# Derive identities for $\cos(4x)$ and $\sin(4x)$ using following fact

So I need to use the fact that: $$\cos(4x) + i\sin(4x) = \left(\cos(x) + i\sin(x)\right)^4$$ to derive identities for $\cos(4x)$ and $\sin(4x)$ in terms of $\cos(x)$ and $\sin(x)$. I'm not sure how to go about this, could I please get some help.

Try replacing $x$ by $-x$, and then adding the expressions. Using the fact that $\sin(-x) = -\sin(x)$ and that $\cos(-x) = \cos(x)$:
$$\cos(4x) + i \sin(4x) = \left(\cos(x) + i\sin(x)\right)^4$$ $$\cos(4x) - i \sin(4x) = \left(\cos(x) - i\sin(x)\right)^4$$ So: $$2\cos(4x) = \left(\cos(x) + i\sin(x)\right)^4 + \left(\cos(x) - i\sin(x)\right)^4$$ Can you take it from there?
$$(\cos x +i \sin x)^4=\cos 4x+i \sin 4x$$ $$(\cos x +i \sin x)^4=\cos^4x+4\cos ^3x \cdot (i \sin x)+6\cos ^2x \cdot (i \sin x)^2+4\cos x \cdot (i \sin x)^3+(i \sin x)^4=$$ $$=\cos^4x-6 \cos ^2x \sin^2x+\sin^4x+$$ $$+i(4 \cos ^3 x \sin x-4\cos x\sin^3x)$$ Then $$\cos 4x=\cos^4x-6 \cos ^2x \sin^2x+\sin^4x$$ and $$\sin 4x=4 \cos ^3 x \sin x-4\cos x\sin^3x$$

• Provided material:
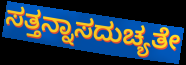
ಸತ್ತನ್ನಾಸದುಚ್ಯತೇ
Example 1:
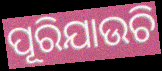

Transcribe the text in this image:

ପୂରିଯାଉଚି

--

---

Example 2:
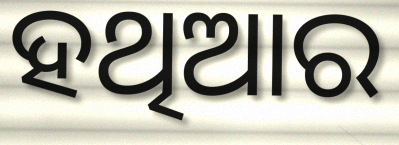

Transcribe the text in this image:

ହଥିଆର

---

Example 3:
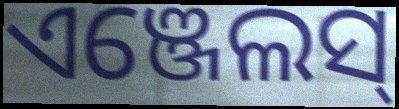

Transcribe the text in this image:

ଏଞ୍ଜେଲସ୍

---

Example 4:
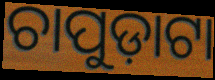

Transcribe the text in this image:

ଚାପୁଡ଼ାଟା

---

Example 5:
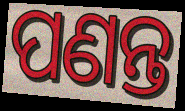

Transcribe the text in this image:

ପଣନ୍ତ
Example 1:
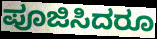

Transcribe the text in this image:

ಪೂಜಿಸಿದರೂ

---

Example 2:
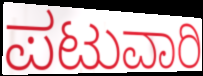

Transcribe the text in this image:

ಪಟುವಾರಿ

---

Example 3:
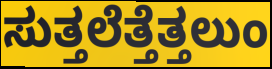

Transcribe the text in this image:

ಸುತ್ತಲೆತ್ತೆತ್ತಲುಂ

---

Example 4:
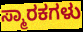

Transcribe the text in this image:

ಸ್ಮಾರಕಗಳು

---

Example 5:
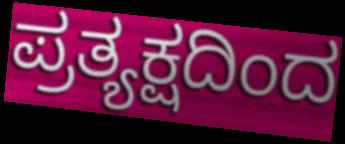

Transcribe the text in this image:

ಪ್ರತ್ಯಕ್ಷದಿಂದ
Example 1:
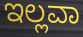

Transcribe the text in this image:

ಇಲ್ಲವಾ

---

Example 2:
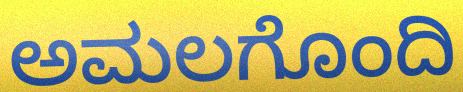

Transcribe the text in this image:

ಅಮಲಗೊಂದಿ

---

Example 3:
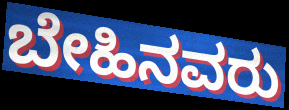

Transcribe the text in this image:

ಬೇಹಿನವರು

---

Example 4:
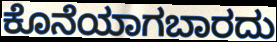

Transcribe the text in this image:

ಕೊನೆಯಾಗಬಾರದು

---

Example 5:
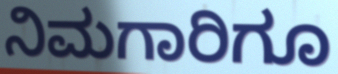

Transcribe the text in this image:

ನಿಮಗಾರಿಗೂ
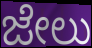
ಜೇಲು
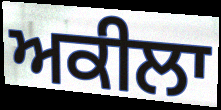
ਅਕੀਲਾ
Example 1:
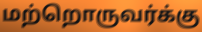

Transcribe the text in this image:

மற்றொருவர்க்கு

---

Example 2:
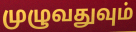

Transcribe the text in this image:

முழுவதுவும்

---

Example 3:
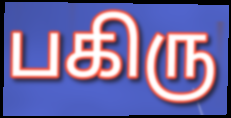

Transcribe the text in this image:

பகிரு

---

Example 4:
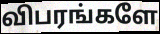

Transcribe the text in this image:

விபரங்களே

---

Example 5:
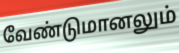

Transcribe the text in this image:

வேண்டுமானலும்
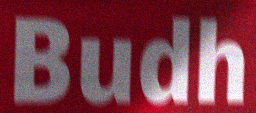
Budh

...

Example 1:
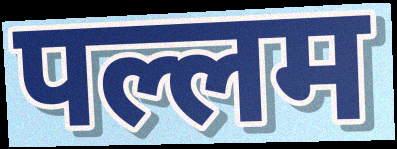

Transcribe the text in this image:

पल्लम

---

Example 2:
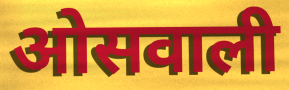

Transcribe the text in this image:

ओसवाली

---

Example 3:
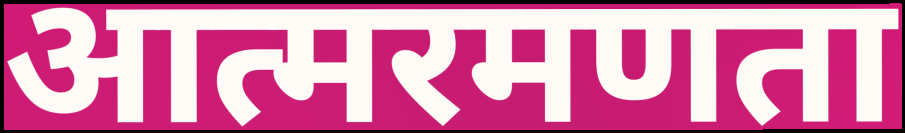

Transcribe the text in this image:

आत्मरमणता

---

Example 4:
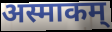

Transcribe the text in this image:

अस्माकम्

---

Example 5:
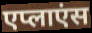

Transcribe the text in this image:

• Instruction 1:
For the trig identities thread, decide whether each statement agrees with it. Answer yes or no, and quote the words that settle it.
(a) The first reply suggests substituting $-x$ for $x$ and adding the resulting expressions.
(b) The first reply ends by giving the finished formula for $\cos(4x)$.
(c) The person asking says they already know how to approach the derivation.
• Instruction 2: List every term in the expanded form of $(\cos x + i\sin x)^4$ from the second reply of the trig identities thread, taken before the powers of $i$ are simplified.

• Task result 1:
(a) Yes: "Try replacing $x$ by $-x$, and then adding the expressions."
(b) No: "Can you take it from there?"
(c) No: "I'm not sure how to go about this, could I please get some help."

• Task result 2:
$\cos^4x$
$4\cos^3x \cdot (i \sin x)$
$6\cos^2x \cdot (i \sin x)^2$
$4\cos x \cdot (i \sin x)^3$
$(i \sin x)^4$